Isto se torna um campo
relevante para o trabalho psicopedagógico, conforme ratificam os estudos de
Veiga (2012), para o qual o QI determina apenas 20% da chance de sucesso na
vida, de modo que os 80% restante são determinados por fatores tais como a
inteligência emocional e contexto social. Ainda, segundo o pesquisador, uma
criança prejudicada socialmente, geralmente apresenta traços de inferioridade,
podendo demonstrar carências desde econômicas às psicológicas, tornando-se
apática, alheia à sua própria aprendizagem, manifestando, na escola, sob a
forma de timidez ou violência. (VEIGA, 2012).
Nas palavras
de Veiga (2012), a partir deste conhecimento, os professores podem encaminhar
os alunos aos
profissionais que possuem formação específica para diagnosticarem o “problema”

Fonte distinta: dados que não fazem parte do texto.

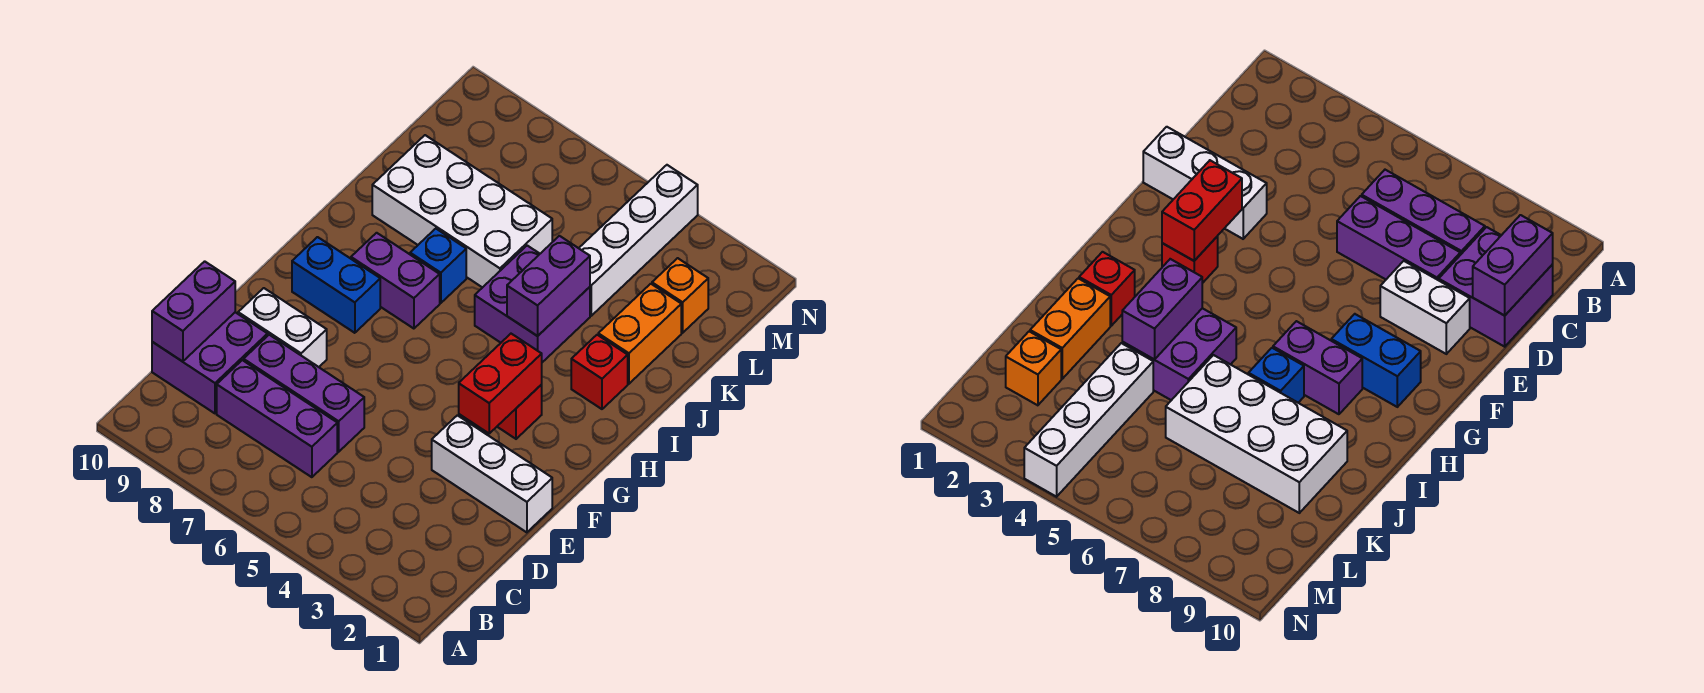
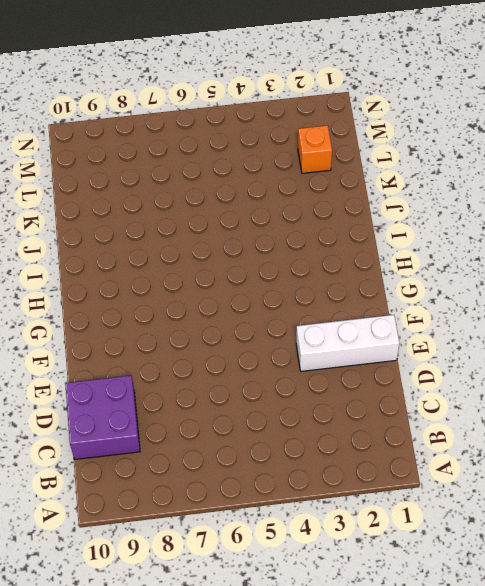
none -> purple 1x3 brick [217,360,337,477]
none -> purple 1x3 brick [244,335,364,452]
none -> white 1x2 brick [238,288,327,367]

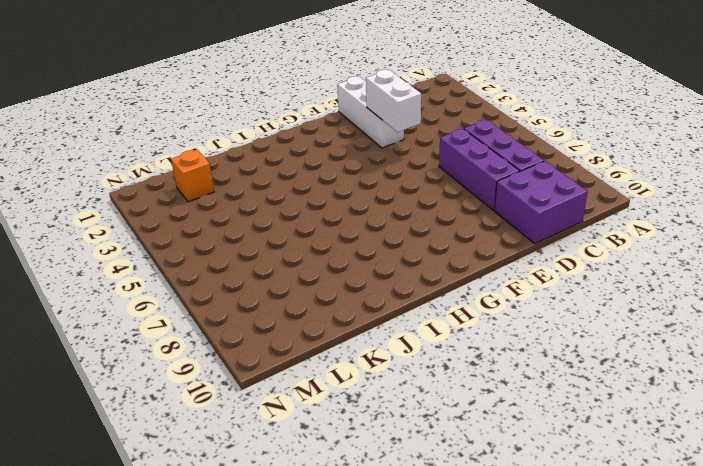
white 1x2 brick [366,69,421,132] -> white 1x2 brick moved to [238,288,327,367]
none -> red 1x1 brick [497,385,542,439]
none -> blue 1x2 brick [292,237,380,333]
none -> purple 1x2 brick [351,233,440,329]

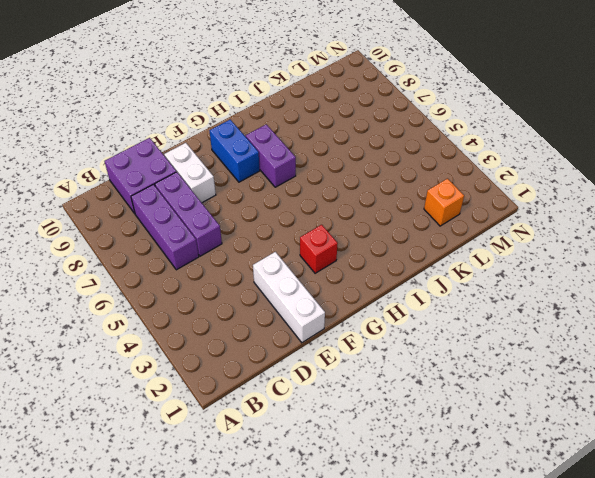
none -> red 1x1 brick [571,335,628,409]
none -> purple 2x2 brick [475,246,590,362]
none -> blue 1x1 brick [410,229,466,303]

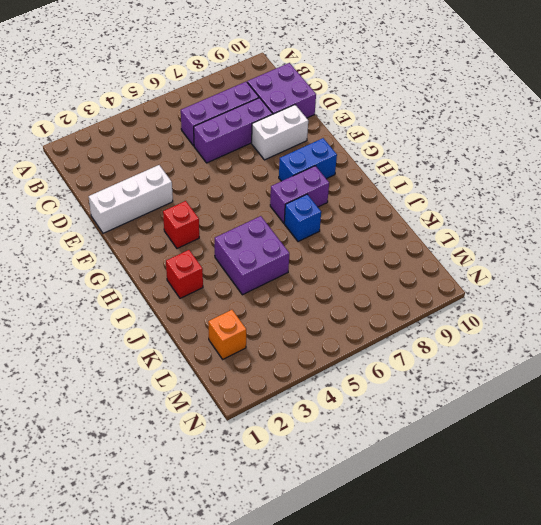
none -> orange 1x2 brick [598,284,681,384]
none -> white 2x4 brick [372,135,552,288]
none -> white 1x4 brick [579,165,698,316]

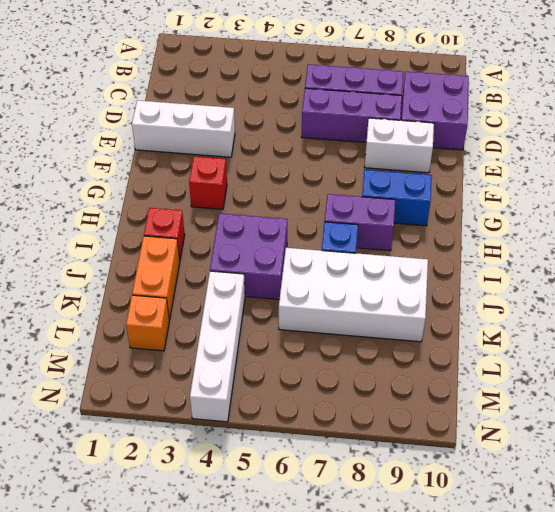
none -> purple 1x2 brick [152,261,235,362]
none -> red 1x2 brick [459,334,542,433]
none -> purple 1x2 brick [507,236,590,336]

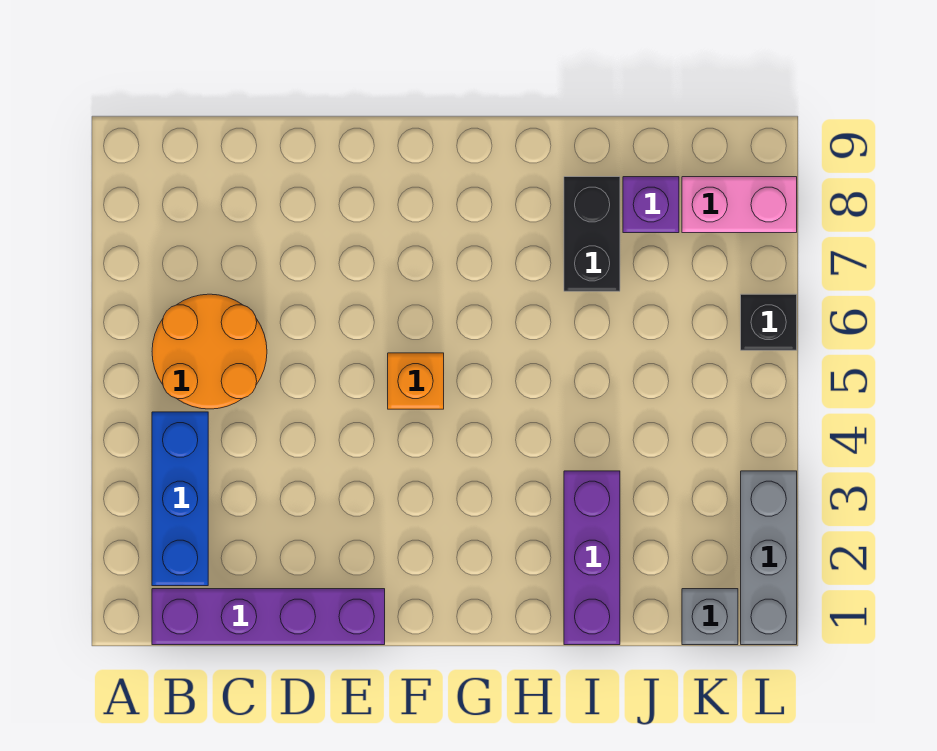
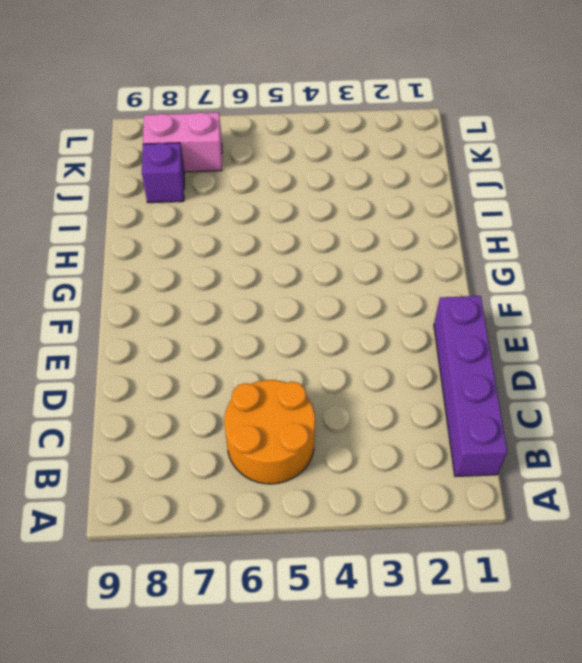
pink 1x2 brick [143,112,222,172] -> pink 1x2 brick turned to [682,177,797,233]
none -> blue 1x3 brick [152,412,208,586]
none -> orange 1x1 brick [388,353,444,409]

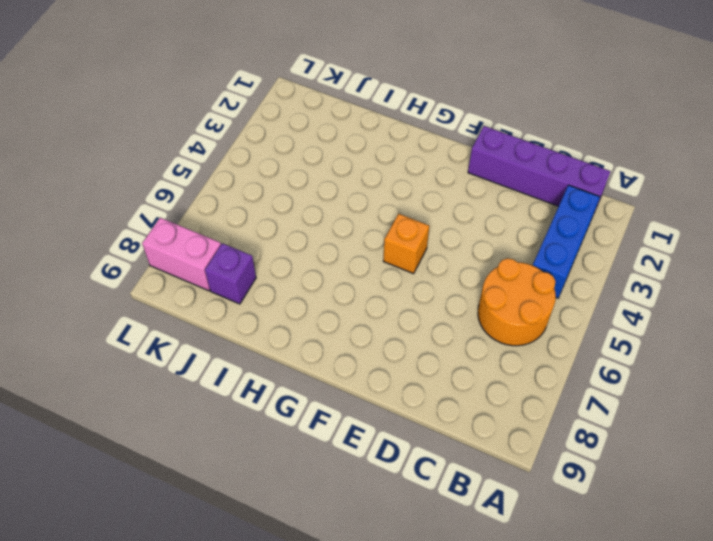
none -> purple 1x3 brick [564,471,620,645]
none -> black 1x2 brick [564,177,620,291]

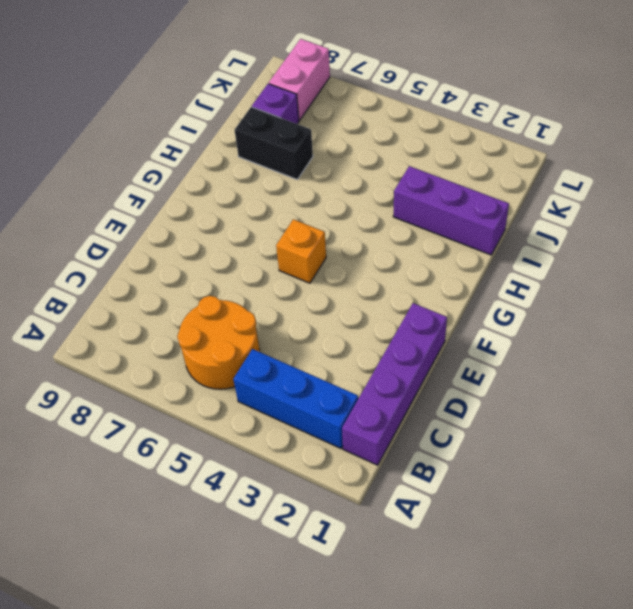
none -> grey 1x1 brick [682,589,738,645]
none -> grey 1x3 brick [741,471,797,645]

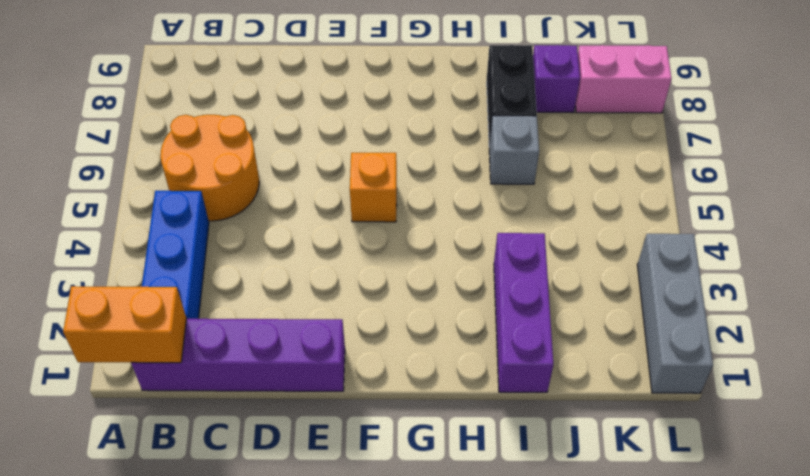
orange 1x2 brick [63,286,187,363] -> none
grey 1x1 brick [489,116,539,184] -> grey 1x1 brick moved to [682,589,738,645]
none -> black 1x1 brick [741,294,797,350]

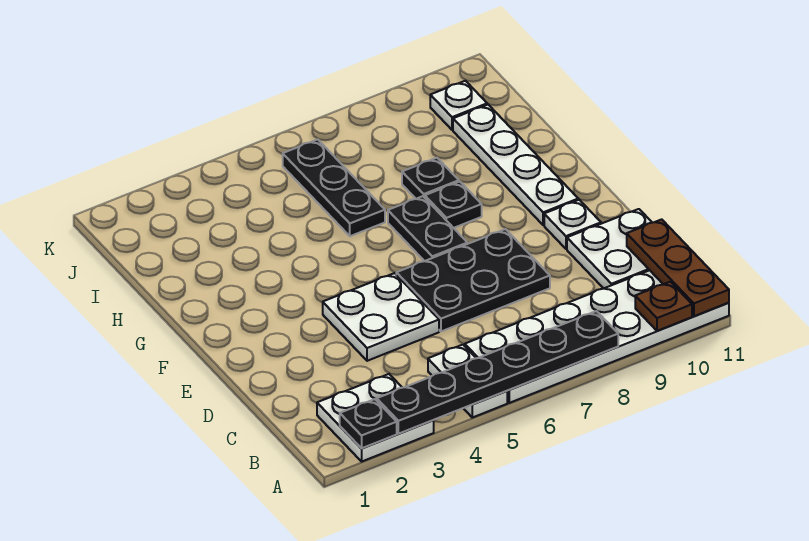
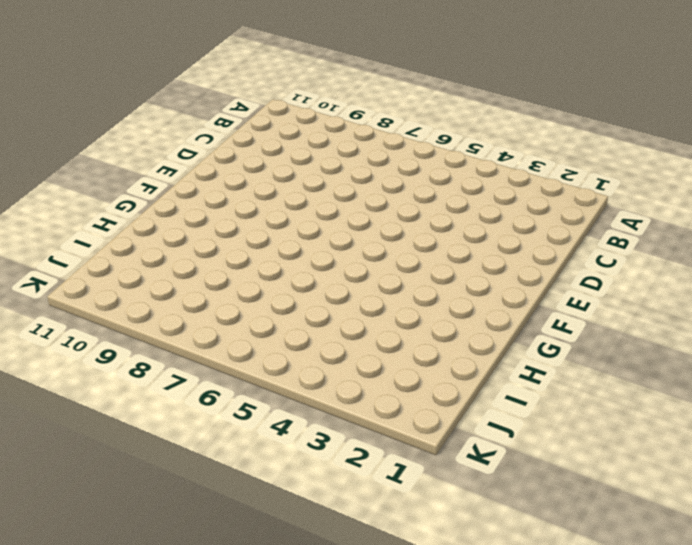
none -> white 2x2 plate [317,374,434,461]
none -> white 1x2 plate [428,345,507,418]
none -> white 2x6 plate [465,270,729,403]

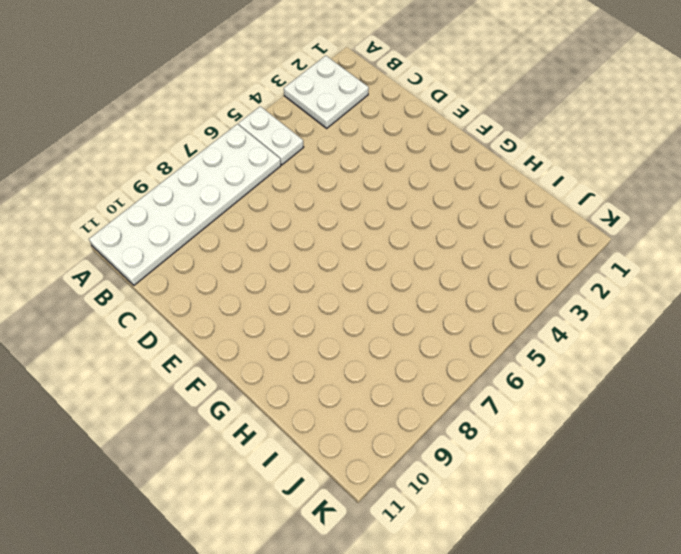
none -> white 2x2 plate [567,209,652,288]
none -> white 2x2 plate [323,273,439,361]
none -> black 2x3 plate [396,229,550,331]

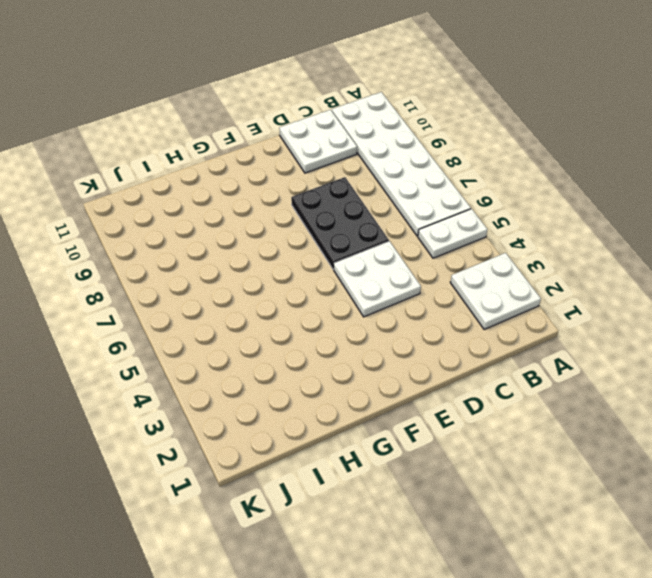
none -> white 1x1 plate [544,200,601,249]
none -> black 1x2 plate [388,196,467,261]
none -> white 1x4 plate [453,105,578,225]

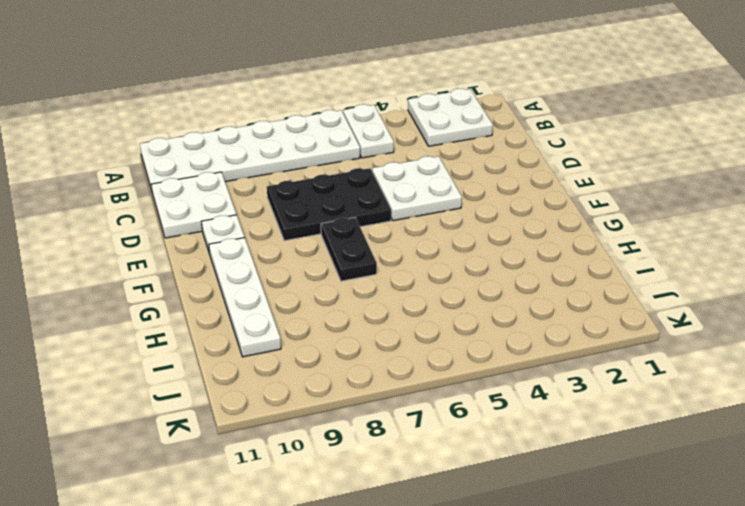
none -> black 1x1 plate [425,182,482,228]
none -> black 1x3 plate [283,139,385,236]
none -> black 1x1 plate [402,158,459,199]

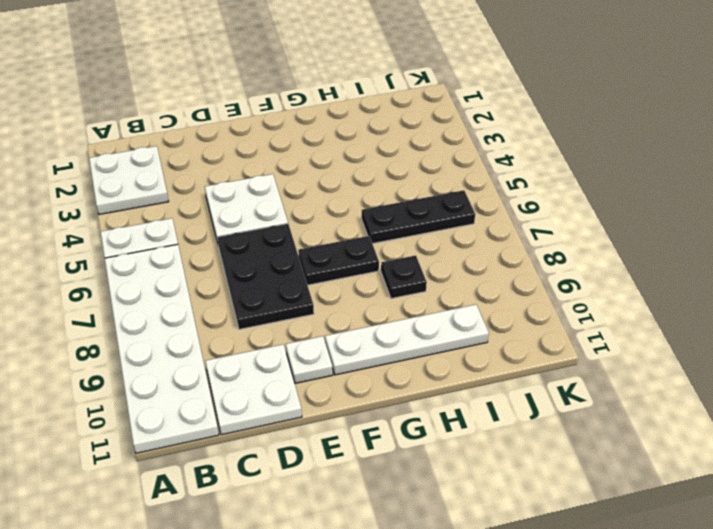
none -> black 1x1 plate [425,182,482,228]
none -> white 1x1 plate [430,81,487,130]
none -> black 1x1 plate [340,399,397,449]

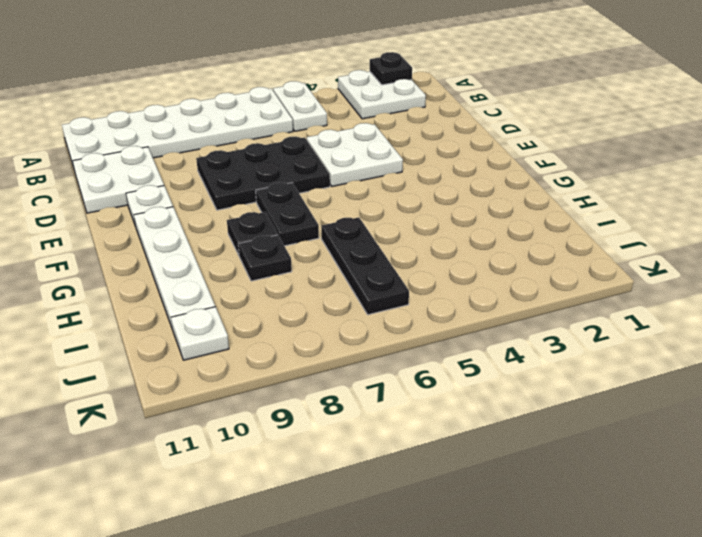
none -> black 1x6 plate [377,311,618,434]
none -> brown 1x1 plate [635,282,692,331]
none -> brown 1x3 plate [627,219,729,316]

que está causando dificuldade de aprendizagem no seu aluno. Vygotsky (apud
REGO, 1996) pondera que o papel do professor se restringe em observar o aluno e
auxiliar o seu processo de aprendizagem, tornando as aulas mais motivadas e
dinâmicas, não rotulando o aluno, mas dando-lhe a oportunidade de descobrir
suas potencialidades.
Surge, então, a psicopedagogia, que tem a
concepção de acompanhar aprendizagem verificando o processo, o humano, o
biológico, suas características afetivas e intelectuais próprias participam
ativamente, interferindo nas relações do sujeito, sendo que essas
características influenciam e sofrem influências das condições socioculturais
do sujeito e do meio. Sendo clínico ou preventivo, o trabalho psicopedagógico é
teórico, tendo em vista a necessidade de se refletir sobre a prática.
De acordo com Visca, a Psicopedagogia foi
inicialmente uma ação subsidiada da Medicina e da Psicologia, perfilando-se
posteriormente como um conhecimento independente e complementar, possuída de um
objeto de estudo, denominado de processo de aprendizagem, e de recursos
diagnósticos, corretores e preventivos próprios. (VISCA apud BOSSA, 2000, p.
21).
No âmbito clínico tem como tarefa a
investigação e a intervenção para que compreenda o significado, a causa e a
modalidade de aprendizagem do sujeito, com o intuito de sanar suas
dificuldades. A marca diferencial entre o psicopedagogo e outros profissionais
é que seu foco é o vetor da aprendizagem, assim como o neurologista prioriza o
aspecto orgânico, o psicólogo a psique, o pedagogo o conteúdo escolar.
Cabe ainda, ao Psicopedagogo assessorar a
escola, alertando-a para o papel que lhe compete, seja reestruturando a atuação
da própria instituição junto a alunos e professores, seja ainda redimensionando
o processo de aquisição e incorporação do conhecimento dentro do espaço
escolar, seja encaminhando alunos para outros profissionais. (BOSSA, 2000).
No âmbito institucional a Psicopedagogia
assume um compromisso com a melhoria do ensino, atendendo, sobretudo aos
problemas cruciais da educação no Brasil. A Psicopedagogia tendo como fenômeno
de estudo o aprender e o não-aprender, na instituição escolar, a ação e
investigação psicopedagógica teriam como foco a prevenção das dificuldades de
aprendizagem. Assim, a Psicopedagogia visa problematizar as possibilidades de
aprendizagem existentes em todos os espaços sociais nos quais ocorram processos
de ensinar e aprender.
Conhecer este
percurso, segundo Bossa (2000), é traçar o movimento de historicidade da
construção desta área, melhor compreendendo o processo da aprendizagem humana, de modo que compete ao psicopedagogo, seja clínico ou institucional, refletir a
respeito do aluno, buscando entender em que contexto de aprendizagem e de
dificuldades de aprendizagem envolvidas no processo educativo.